■ What you are asked to do ■
Return each record word for word and omit the pictures.
################
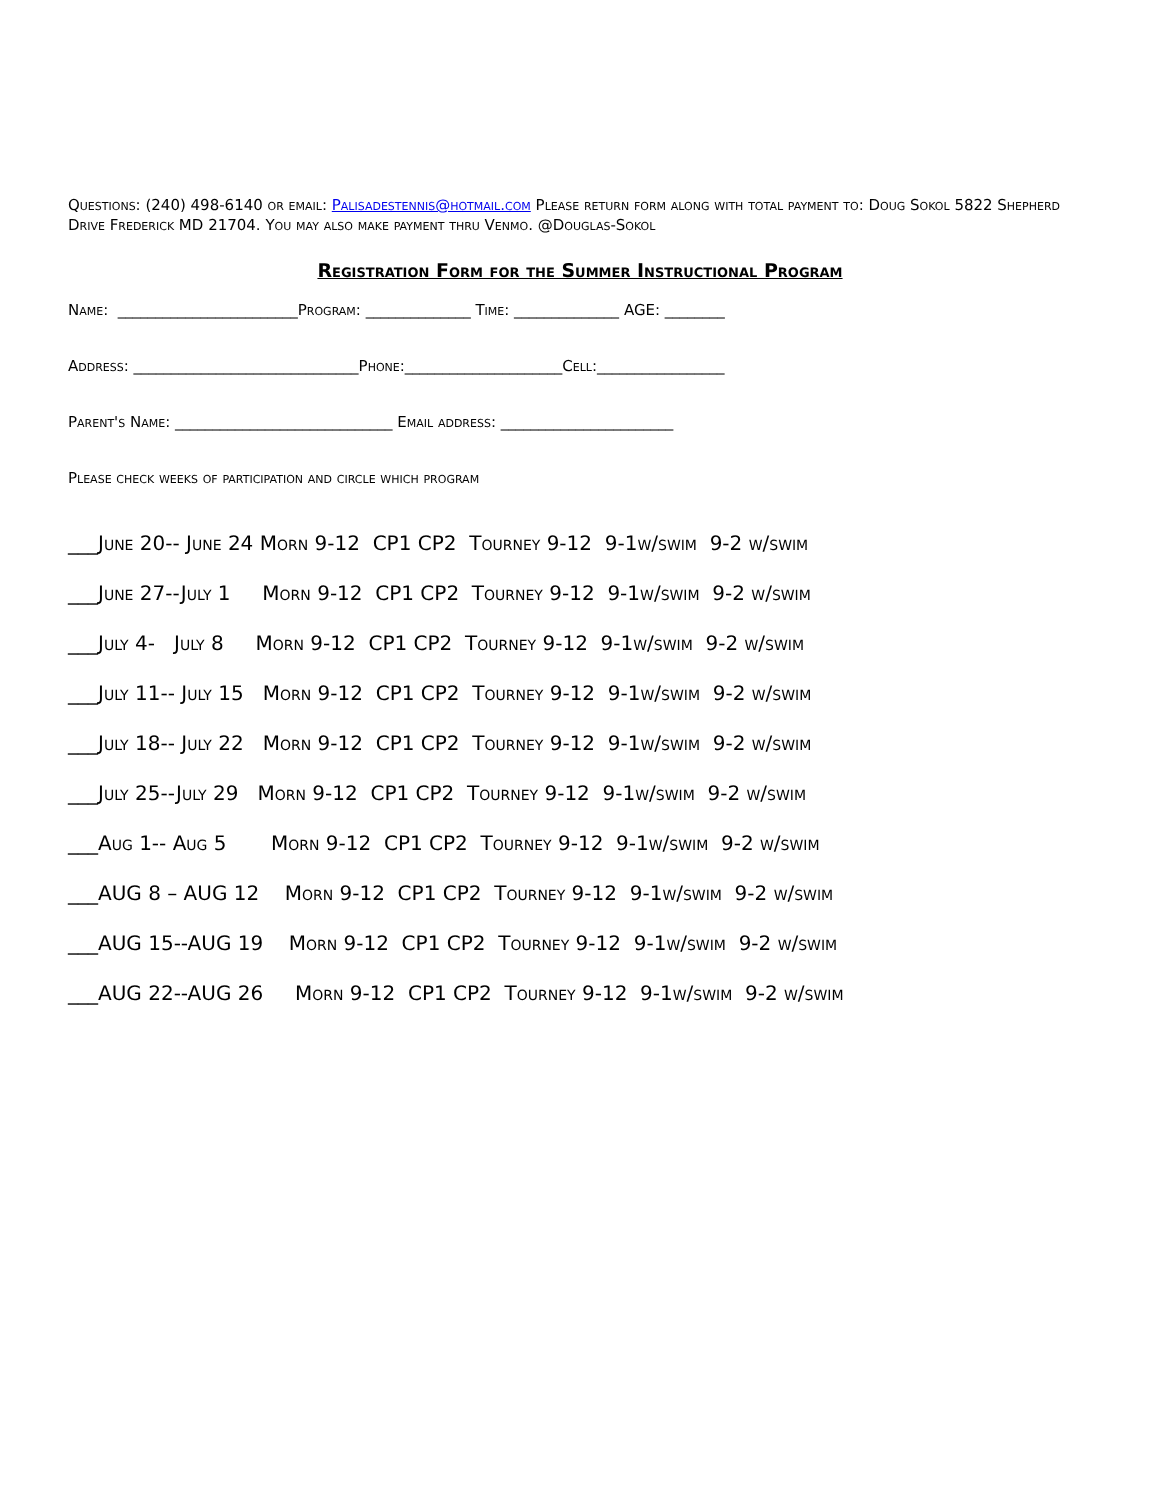Questions: (240) 498-6140 or email: Palisadestennis@hotmail.com Please return form along with total payment to: Doug Sokol 5822 Shepherd Drive Frederick MD 21704. You may also make payment thru Venmo. @Douglas-Sokol
Registration Form for the Summer Instructional Program
Name: ________________________Program: ______________ Time: ______________ AGE: ________
Address: ______________________________Phone:_____________________Cell:_________________
Parent's Name: _____________________________ Email address: _______________________
Please check weeks of participation and circle which program
___June 20-- June 24 Morn 9-12 CP1 CP2 Tourney 9-12 9-1w/swim 9-2 w/swim
___June 27--July 1 Morn 9-12 CP1 CP2 Tourney 9-12 9-1w/swim 9-2 w/swim
___July 4- July 8 Morn 9-12 CP1 CP2 Tourney 9-12 9-1w/swim 9-2 w/swim
___July 11-- July 15 Morn 9-12 CP1 CP2 Tourney 9-12 9-1w/swim 9-2 w/swim
___July 18-- July 22 Morn 9-12 CP1 CP2 Tourney 9-12 9-1w/swim 9-2 w/swim
___July 25--July 29 Morn 9-12 CP1 CP2 Tourney 9-12 9-1w/swim 9-2 w/swim
___Aug 1-- Aug 5 Morn 9-12 CP1 CP2 Tourney 9-12 9-1w/swim 9-2 w/swim
___AUG 8 – AUG 12 Morn 9-12 CP1 CP2 Tourney 9-12 9-1w/swim 9-2 w/swim
___AUG 15--AUG 19 Morn 9-12 CP1 CP2 Tourney 9-12 9-1w/swim 9-2 w/swim
___AUG 22--AUG 26 Morn 9-12 CP1 CP2 Tourney 9-12 9-1w/swim 9-2 w/swim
################
■ Solution for this exercise ■
Questions: (240) 498-6140 or email: Palisadestennis@hotmail.com Please return form along with total payment to: Doug Sokol 5822 Shepherd Drive Frederick MD 21704. You may also make payment thru Venmo. @Douglas-Sokol
Registration Form for the Summer Instructional Program
Name: ________________________Program: ______________ Time: ______________ AGE: ________
Address: ______________________________Phone:_____________________Cell:_________________
Parent's Name: _____________________________ Email address: _______________________
Please check weeks of participation and circle which program
___June 20-- June 24 Morn 9-12 CP1 CP2 Tourney 9-12 9-1w/swim 9-2 w/swim
___June 27--July 1 Morn 9-12 CP1 CP2 Tourney 9-12 9-1w/swim 9-2 w/swim
___July 4- July 8 Morn 9-12 CP1 CP2 Tourney 9-12 9-1w/swim 9-2 w/swim
___July 11-- July 15 Morn 9-12 CP1 CP2 Tourney 9-12 9-1w/swim 9-2 w/swim
___July 18-- July 22 Morn 9-12 CP1 CP2 Tourney 9-12 9-1w/swim 9-2 w/swim
___July 25--July 29 Morn 9-12 CP1 CP2 Tourney 9-12 9-1w/swim 9-2 w/swim
___Aug 1-- Aug 5 Morn 9-12 CP1 CP2 Tourney 9-12 9-1w/swim 9-2 w/swim
___AUG 8 – AUG 12 Morn 9-12 CP1 CP2 Tourney 9-12 9-1w/swim 9-2 w/swim
___AUG 15--AUG 19 Morn 9-12 CP1 CP2 Tourney 9-12 9-1w/swim 9-2 w/swim
___AUG 22--AUG 26 Morn 9-12 CP1 CP2 Tourney 9-12 9-1w/swim 9-2 w/swim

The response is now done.